First, it should be reiterated that APII rules apply to individuals who are “affected by” the conflict. One could consider that presence in a territory controlled by an armed group is sufficient. But the first and third counter-arguments highlighted above remain valid (1. a group’s territorial control does not necessarily derive from the conflict; 3. this idea may endanger the equality of belligerents principle). Therefore, I argue that the determining factor is not the fact that an armed group controls the territory but rather a change of ruler during the conflict. Under this more neutral criterion, the population of a territory that came under the control of an armed group in the course of the conflict is indeed affected by the conflict. However, if the territory was already controlled by the group before the start of the conflict (see above scenarios), the population is not automatically affected (the same way that civilians in State-controlled territory are not automatically affected – as the travaux of APII make clear). This population would become affected by the conflict for instance if the other party – State forces – takes control of the area (or of course during the phase of active hostilities).

Second, some rules require a more specific nexus (or, under a different view, the meaning of “affected by the conflict” is adapted to the rule). The clearest examples are Arts. 5 and 6 APII whose applicability is limited to individuals detained for “reasons related to the armed conflict” and prosecuted for “criminal offences related to the armed conflict”, e.g. support to the enemy or war crimes. For rules prohibiting murder and other specific acts (common Art. 3(1), Art. 4 APII), the requisite nexus is between the regulated act and the conflict, e.g. they apply to all conflict-related murders. This means notably that even individuals who are not yet “affected by” the conflict by virtue of their presence in a specific territory (see previous paragraph) are protected under IHL from murder and other prohibited acts that are connected to the conflict. I suggest that the threshold for this nexus (between the act and the conflict) arguably varies depending on the protagonists (act committed by a belligerent / by a civilian / intra-party violence) but it is, in any case, a low threshold. For instance, the fact that the act serves the armed group’s military goals (see discussion here, p. 179) is not, in my view, a condition to satisfy the nexus test.  

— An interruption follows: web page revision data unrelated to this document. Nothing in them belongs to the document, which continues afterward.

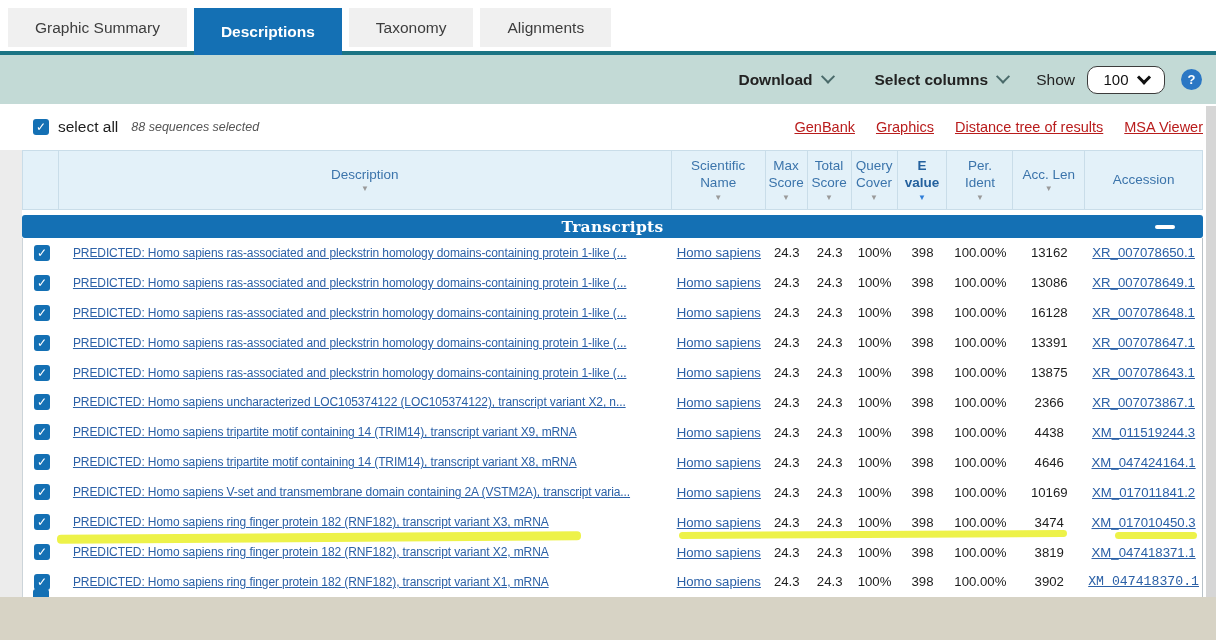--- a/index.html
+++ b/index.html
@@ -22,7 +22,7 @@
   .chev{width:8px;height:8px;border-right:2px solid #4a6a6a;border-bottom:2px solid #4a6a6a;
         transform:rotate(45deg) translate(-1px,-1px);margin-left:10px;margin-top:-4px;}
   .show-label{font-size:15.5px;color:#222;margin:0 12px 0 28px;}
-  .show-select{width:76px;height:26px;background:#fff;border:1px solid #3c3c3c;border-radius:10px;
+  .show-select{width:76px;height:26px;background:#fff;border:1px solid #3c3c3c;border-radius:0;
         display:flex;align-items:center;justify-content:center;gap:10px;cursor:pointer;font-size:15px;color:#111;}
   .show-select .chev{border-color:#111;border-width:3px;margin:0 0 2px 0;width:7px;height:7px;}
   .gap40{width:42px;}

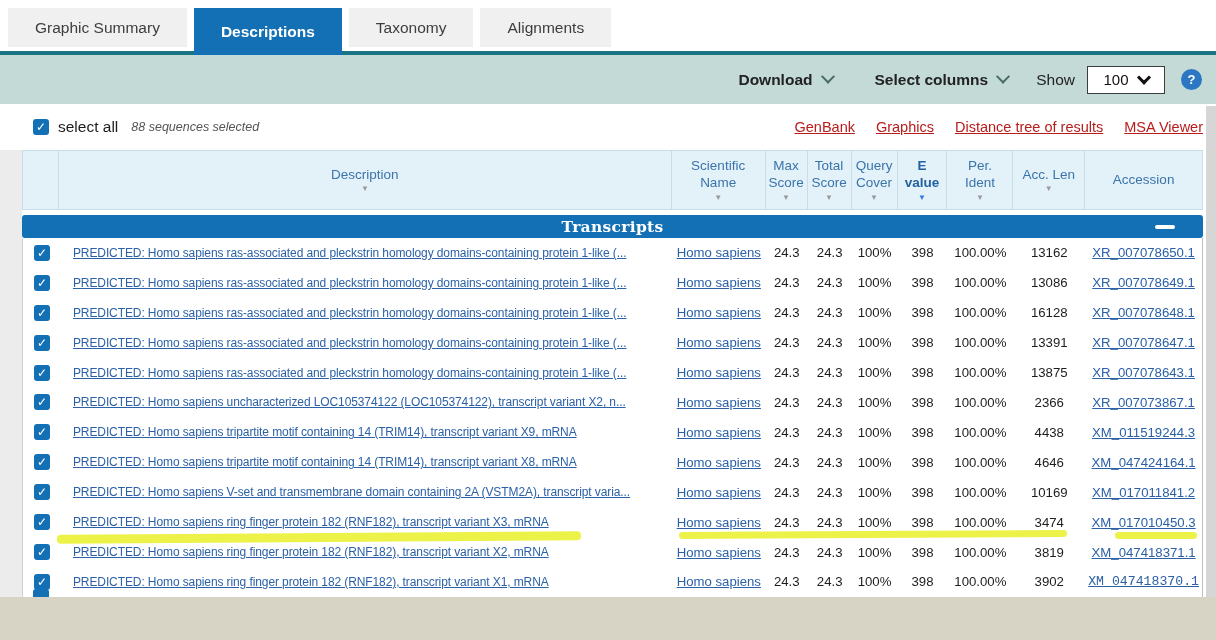--- a/index.html
+++ b/index.html
@@ -40,7 +40,7 @@
   .sel-links a{font-size:14.5px;color:#b91c1c;text-decoration:underline;cursor:pointer;}
 
   
-  .thead{left:22px;top:150px;width:1181px;height:60px;background:#e3f1f9;display:flex;
+  .thead{left:22px;top:150px;width:1077px;height:60px;background:#e3f1f9;display:flex;
          border:1px solid #c9dde9;box-sizing:border-box;}
   .th{border-right:1px solid #c9dde9;box-sizing:border-box;display:flex;flex-direction:column;
       align-items:center;justify-content:center;gap:2px;font-size:13.5px;color:#3b74ab;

These reflections are only meant to stimulate debate on the scope of applicability of IHL in rebel-controlled territories. In this debate, the ICRC’s Challenges Report is an important contribution and I would like to thank the organizers for the opportunity to engage with it.

One Comment leave one →
  1. Avatar
    Hannes Jöbstl permalink
    May 21, 2020 1:51 pm

    Dear Elvina,

    Thank you for this excellent post. It’s about time somebody brings clarity into the somewhat neglected IHL nexus debate. 

    I have one specific question. You mentioned that some rules require a more specific nexus, in particular Art 6 AP/II which applies to trials over criminal offences related to the armed conflict. You also mention that the fact that the act serves the armed group’s military or political goals should not be a relevant factor to satisfy the nexus test. 

    In the Al-Hassan case, which you refer to in the beginning, the Pre-Trial Chamber brushed off the Defence argument that the punishments imposed by the the Islamic Court established by Ansar Dine over adultery or alcohol consumption were not related to the armed conflict by referring to the fact that those sentences were pronounced in a region controlled by the armed group (para 486). I think we both agree, that this is an overly broad approach to the nexus requirement. However, I also think that the fact that establishing a Sharia based legal order was the declared goal of Ansar Dine (and among the primary reasons for entering into an armed conflict in the first place) should be taken into account in determining whether there is a nexus. I wonder how you would analyse this very specific situation?